Paul is the one who develops this dimension to its fullest. The risen Christ is not just a glorified replica of the earthly Jesus. Rather it incorporates all of us human beings as its members, with Christ’s spirit circulating among and within each one of us, making us intimately one. When Paul refers to the body of Christ in his letters, this is usually the body he means. In this body Christ is the head, we are the members. When this body is totally complete, Christ will present it to his Father so that all will be in all. In recent centuries the term mystical body has been used for this total body of Christ. Narrowing our focus, into that Christ are incorporated the other members of the local congregation who also belong to his body. So in receiving the Eucharist we receive one another in a deeper way than we can receive one another in our usual human relationships, because we are receiving one another in the Christ which unites us as one body. To quote Pope John Paul II in his letter Ecclesia de Eucharistia (23):

“Eucharistic communion also confirms the Church in her unity as the body of Christ. Saint Paul refers to this unifying power of participation in the banquet of the Eucharist when he writes to the Corinthians: “The bread which we break, is it not a communion in the body of Christ? Because there is one bread, we who are many are one body, for we all partake of the one bread” (1 Cor 10:16-17). Saint John Chrysostom’s commentary on these words is profound and perceptive: “For what is the bread? It is the body of Christ. And what do those who receive it become? The Body of Christ – not many bodies but one body. For as bread is completely one, though made of up many grains of wheat, and these, albeit unseen, remain nonetheless present, in such a way that their difference is not apparent since they have been made a perfect whole, so too are we mutually joined to one another and together united with Christ”.
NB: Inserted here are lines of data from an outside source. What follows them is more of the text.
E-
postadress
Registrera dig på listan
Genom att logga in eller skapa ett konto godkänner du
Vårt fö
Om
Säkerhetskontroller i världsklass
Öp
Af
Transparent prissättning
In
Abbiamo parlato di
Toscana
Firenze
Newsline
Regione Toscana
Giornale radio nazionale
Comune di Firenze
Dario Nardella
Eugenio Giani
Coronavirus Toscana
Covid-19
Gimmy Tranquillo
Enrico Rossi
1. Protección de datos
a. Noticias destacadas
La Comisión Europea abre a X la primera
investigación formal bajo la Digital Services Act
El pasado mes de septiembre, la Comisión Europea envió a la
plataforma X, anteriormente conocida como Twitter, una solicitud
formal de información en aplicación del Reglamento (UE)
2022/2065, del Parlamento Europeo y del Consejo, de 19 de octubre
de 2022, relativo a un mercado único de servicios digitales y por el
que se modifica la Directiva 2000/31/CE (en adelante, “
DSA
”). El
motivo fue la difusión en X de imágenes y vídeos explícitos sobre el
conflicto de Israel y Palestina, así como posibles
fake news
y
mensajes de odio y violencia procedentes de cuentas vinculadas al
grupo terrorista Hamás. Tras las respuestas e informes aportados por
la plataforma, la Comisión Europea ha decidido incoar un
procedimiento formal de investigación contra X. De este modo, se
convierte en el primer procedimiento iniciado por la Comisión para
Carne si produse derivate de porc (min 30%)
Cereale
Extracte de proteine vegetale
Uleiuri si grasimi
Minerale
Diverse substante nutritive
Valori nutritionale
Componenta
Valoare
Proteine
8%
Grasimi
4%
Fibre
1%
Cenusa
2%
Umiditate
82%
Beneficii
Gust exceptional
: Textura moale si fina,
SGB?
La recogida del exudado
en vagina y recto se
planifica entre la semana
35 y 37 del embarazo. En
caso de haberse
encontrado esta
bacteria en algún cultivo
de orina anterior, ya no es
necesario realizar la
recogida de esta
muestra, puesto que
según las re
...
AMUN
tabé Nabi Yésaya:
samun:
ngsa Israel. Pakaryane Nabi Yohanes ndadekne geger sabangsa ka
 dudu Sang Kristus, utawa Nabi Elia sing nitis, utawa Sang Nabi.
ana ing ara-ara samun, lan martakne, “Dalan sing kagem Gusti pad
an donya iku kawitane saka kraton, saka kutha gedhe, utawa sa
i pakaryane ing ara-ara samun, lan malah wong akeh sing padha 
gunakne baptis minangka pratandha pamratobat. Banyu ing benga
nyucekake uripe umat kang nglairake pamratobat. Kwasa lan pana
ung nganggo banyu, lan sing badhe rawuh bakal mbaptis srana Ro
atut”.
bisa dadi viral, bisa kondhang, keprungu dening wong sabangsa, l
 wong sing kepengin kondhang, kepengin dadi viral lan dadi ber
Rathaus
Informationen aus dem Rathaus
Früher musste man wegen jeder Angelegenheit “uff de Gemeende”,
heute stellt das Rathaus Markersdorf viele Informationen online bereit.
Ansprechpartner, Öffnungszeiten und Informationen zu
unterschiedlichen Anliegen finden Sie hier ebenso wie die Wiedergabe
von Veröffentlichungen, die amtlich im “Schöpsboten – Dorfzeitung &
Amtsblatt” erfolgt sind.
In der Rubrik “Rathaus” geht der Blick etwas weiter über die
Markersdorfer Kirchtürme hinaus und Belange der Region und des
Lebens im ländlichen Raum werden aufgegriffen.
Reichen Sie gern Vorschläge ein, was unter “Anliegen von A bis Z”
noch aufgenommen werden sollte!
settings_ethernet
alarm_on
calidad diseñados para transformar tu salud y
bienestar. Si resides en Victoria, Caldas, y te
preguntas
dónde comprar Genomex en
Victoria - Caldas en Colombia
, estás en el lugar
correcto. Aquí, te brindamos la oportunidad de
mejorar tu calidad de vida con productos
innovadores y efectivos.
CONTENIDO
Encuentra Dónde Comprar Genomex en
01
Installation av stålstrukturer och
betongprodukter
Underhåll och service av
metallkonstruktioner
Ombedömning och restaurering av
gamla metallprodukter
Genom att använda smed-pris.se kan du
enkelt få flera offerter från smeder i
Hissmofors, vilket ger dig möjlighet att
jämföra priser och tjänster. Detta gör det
So the act of receiving the Eucharist is an act of communion, with Christ in first place, and then with our fellow humans, near to us and far away. We are already one in hearing the word of God, and in entering into Christ’s offering of himself made present in the liturgy of the Eucharist. But we are even more one in receiving the Eucharist.
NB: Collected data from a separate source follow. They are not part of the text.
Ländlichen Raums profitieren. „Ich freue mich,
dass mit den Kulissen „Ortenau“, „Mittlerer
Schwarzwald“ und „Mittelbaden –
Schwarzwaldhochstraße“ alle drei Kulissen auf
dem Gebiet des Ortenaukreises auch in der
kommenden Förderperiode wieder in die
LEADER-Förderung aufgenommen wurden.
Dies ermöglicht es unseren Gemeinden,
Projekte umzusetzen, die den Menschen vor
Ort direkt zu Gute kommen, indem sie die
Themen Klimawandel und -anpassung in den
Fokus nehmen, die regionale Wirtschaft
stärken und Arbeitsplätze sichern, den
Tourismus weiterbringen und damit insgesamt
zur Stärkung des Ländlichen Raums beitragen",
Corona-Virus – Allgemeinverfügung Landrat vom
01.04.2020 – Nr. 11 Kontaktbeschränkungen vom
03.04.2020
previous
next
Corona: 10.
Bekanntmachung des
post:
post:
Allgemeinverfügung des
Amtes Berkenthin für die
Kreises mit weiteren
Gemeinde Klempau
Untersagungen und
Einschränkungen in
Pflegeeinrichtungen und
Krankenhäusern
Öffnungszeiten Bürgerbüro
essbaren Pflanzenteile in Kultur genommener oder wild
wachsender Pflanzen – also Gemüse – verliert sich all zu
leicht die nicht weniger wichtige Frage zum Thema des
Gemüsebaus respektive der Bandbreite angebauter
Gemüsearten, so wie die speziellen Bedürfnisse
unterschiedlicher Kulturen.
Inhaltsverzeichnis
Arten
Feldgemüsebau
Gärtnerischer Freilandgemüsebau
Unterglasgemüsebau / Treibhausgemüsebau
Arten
So the risen body of Christ is a many-splendoured mystery: it is the transformation into glory of his earthly body, it incorporates all of us as its members, and it comes to us intimately and repeatedly in the Eucharist.

Jean-Marc Laporte, SJ lives in Montreal where he is the socius to the novice director for the Canadian Jesuits.

Print
4 Comments
  • EstherGrace
    Posted at 09:03h, 03 July Reply

    How helpful and clear to this Quaker, Thanks.

  • Peter Bisson
    Posted at 09:15h, 03 July Reply

    Thank you Jean-Marc!

  • Eric Jensen, I'm often a robot
    Posted at 16:26h, 03 July Reply

    Thank you, Jean-Marc! this is brilliant in its simplicity!
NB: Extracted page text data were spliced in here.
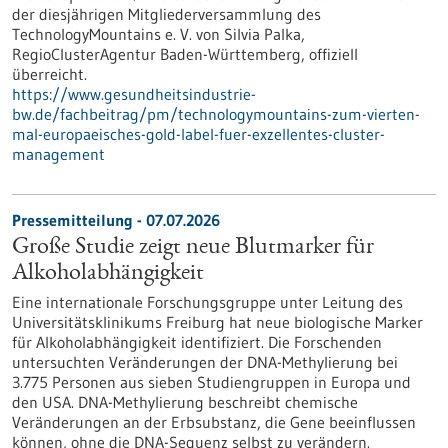
der diesjährigen Mitgliederversammlung des
TechnologyMountains e. V. von Silvia Palka,
RegioClusterAgentur Baden-Württemberg, offiziell
überreicht.
https://www.gesundheitsindustrie-
bw.de/fachbeitrag/pm/technologymountains-zum-vierten-
mal-europaeisches-gold-label-fuer-exzellentes-cluster-
management
Pressemitteilung - 07.07.2026
Große Studie zeigt neue Blutmarker für
Alkoholabhängigkeit
Eine internationale Forschungsgruppe unter Leitung des
Universitätsklinikums Freiburg hat neue biologische Marker
für Alkoholabhängigkeit identifiziert. Die Forschenden
untersuchten Veränderungen der DNA-Methylierung bei
3.775 Personen aus sieben Studiengruppen in Europa und
den USA. DNA-Methylierung beschreibt chemische
Veränderungen an der Erbsubstanz, die Gene beeinflussen
können, ohne die DNA-Sequenz selbst zu verändern.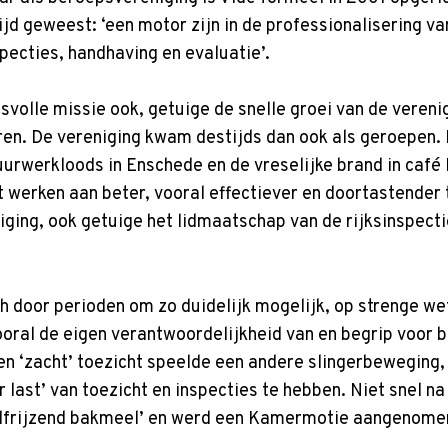
tijd geweest: ‘een motor zijn in de professionalisering v
specties, handhaving en evaluatie’.
svolle missie ook, getuige de snelle groei van de vereni
eren. De vereniging kwam destijds dan ook als geroepen.
uurwerkloods in Enschede en de vreselijke brand in café
werken aan beter, vooral effectiever en doortastender 
niging, ook getuige het lidmaatschap van de rijksinspect
h door perioden om zo duidelijk mogelijk, op strenge w
ooral de eigen verantwoordelijkheid van en begrip voor 
 en ‘zacht’ toezicht speelde een andere slingerbeweging
r last’ van toezicht en inspecties te hebben. Niet snel 
elfrijzend bakmeel’ en werd een Kamermotie aangenomen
    May you have a blessed 84th birthday on the 5th!

  • Sally Grant
    Posted at 18:24h, 03 July Reply

    This is such a wonderful reflection, explaining the Body of Christ in a manner that “makes sense” in our times. I expecially enjoyed how you wrote about our Oneness within His Body which transforms us into One Body of Christ. I am sending it on to my parish priest who will LOVE it and ponder it’s wisdome, then share it with all of the parish.